Vos yeux s'ouvriront

Publié le par Albocicade

Comme dit précédemment, je travaille actuellement sur des homélies d'un auteur que je vous présenterai bientôt.

Disons seulement, pour l'instant, qu'il fut évêque de Jableh, au Ve siècle et que ses homélies, pour être amples, n'en sont pas pourtant dénuées d'intérêt.

Aussi, ai-je décidé de vous en donner, en avant-première, un aperçu.

 

Vous connaissez tous le passage, dans le livre de la Genèse (chap 3), où le serpent tente Eve. Voici un petit bout de ce que notre auteur en tire (j'abrège un peu).

 

Le diable avait dit : "Le jour où vous mangerez de ce fruit, vos yeux seront ouverts" ; il se trouva qu'il avait dit vrai. …/…

Remarquez bien sa malice. Comment avait-il su que, le fruit une fois mangé, les yeux de nos premiers parents seraient ouverts ? Étaient-ils donc aveugles ? Pourtant l'Écriture, avant qu'ils aient mangé ce fruit fatal, dit : "La femme vit l'arbre." La femme n'était donc pas aveugle. "La femme vit que l'arbre était beau à la vue." Elle voit d'abord, puis elle mange.

Comment donc leurs yeux ont-ils été ouverts ? Soyez attentifs, je vous prie ; là est le point capital de la question. Le diable était un de ceux qui étaient tombés et avaient cherché à dépasser son rang : il savait donc ce qui lui était arrivé après son crime, et ce qui devait conséquemment arriver à ceux qui faisaient ainsi ; car le sort de ceux-là est toujours le même. Aujourd'hui aussi, quand nous péchons, nous le faisons en aveugles, et nous ne voyons ce que nous avons fait que lorsque la faute est commise.
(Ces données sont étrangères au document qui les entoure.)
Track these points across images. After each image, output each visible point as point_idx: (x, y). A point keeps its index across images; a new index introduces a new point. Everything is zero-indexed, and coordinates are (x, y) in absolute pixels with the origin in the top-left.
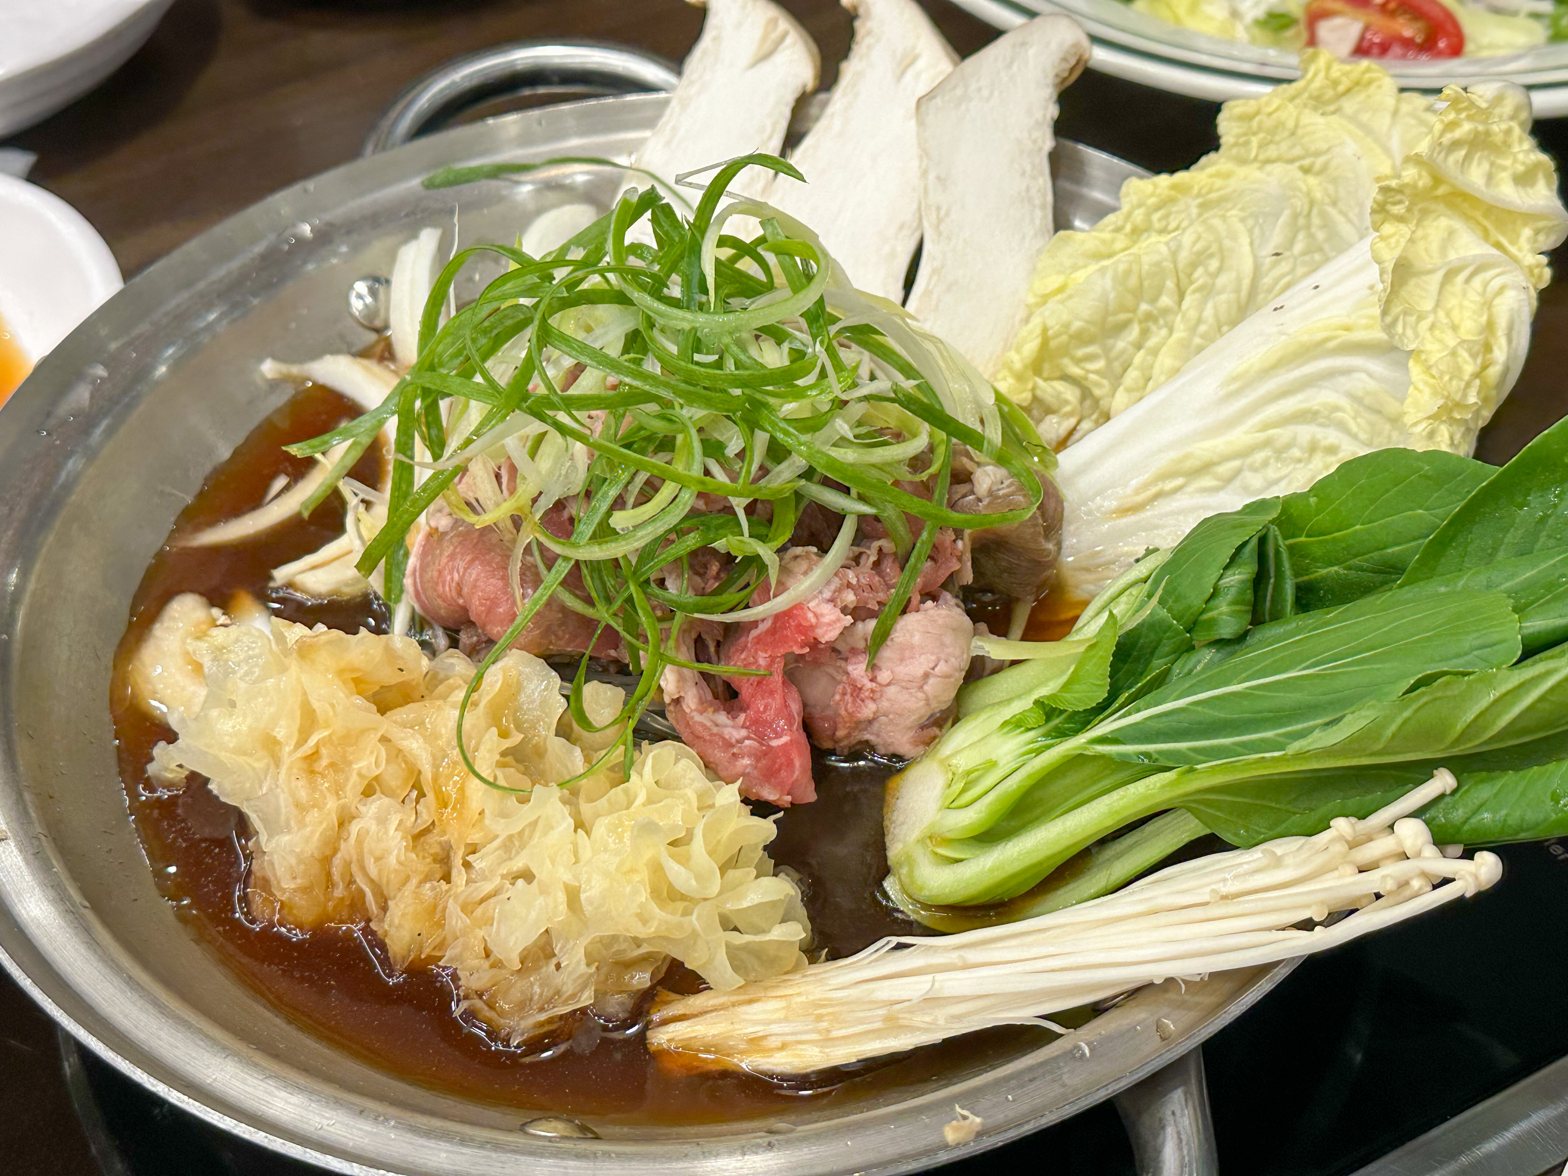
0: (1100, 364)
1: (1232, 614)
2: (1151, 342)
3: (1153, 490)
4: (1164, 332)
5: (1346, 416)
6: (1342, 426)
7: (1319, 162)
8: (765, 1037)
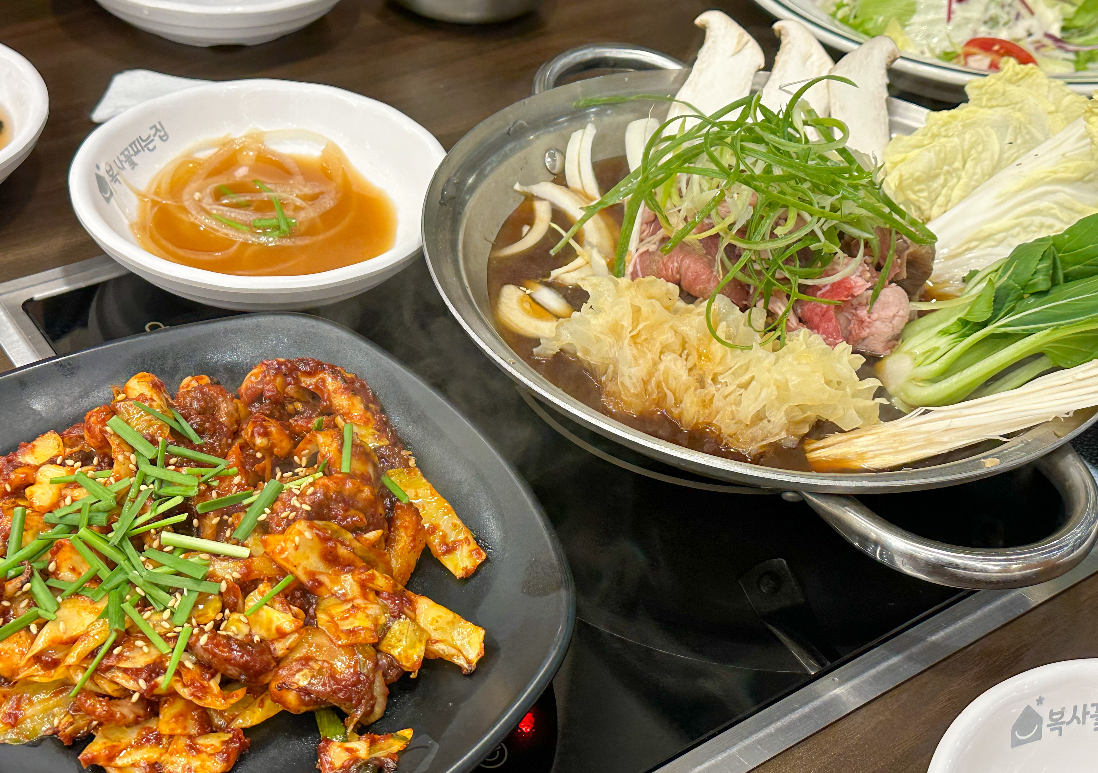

Si l'on demande, par exemple, à l'auteur d'une faute "Pourquoi avez-vous agi de la sorte ?" il mettra la nécessité en avant. En vérité, dira-t-il, je ne voyais pas ce que je faisais. Non pas qu'il fût aveugle ; mais la raison s'obscurcit devant le péché : on est tout entier à ce que l'on fait, et, tout en le faisant, on est aveuglé. Ensuite seulement on voit dans sa conscience l'action qu'on a commise. …/…

Le diable donc étant tombé, — car je ne perds pas de vue mon sujet, — et sachant ce qui s'était passé en lui après la chute, n'oubliait pas qu'alors seulement il avait compris ce qu'il avait fait. Instruit par sa propre expérience, il dit à nos premiers parents : "Si vous mangez de ce fruit, vos yeux seront ouverts" comme les miens l'ont été, pensait-il ; le péché commis, alors je vis ce que j'avais fait, ce que j'avais perdu. "Ensuite ils mangèrent, et leurs yeux furent ouverts, et ils connurent qu'ils étaient nus." Auparavant ils étaient nus aussi, mais ils n'en rougissaient pas. Quand ils se furent dépouillés de l'immortalité, ils perdirent leur ceinture de gloire, et le corps apparaissant dans sa nudité, ne fut plus qu'une masse de terre.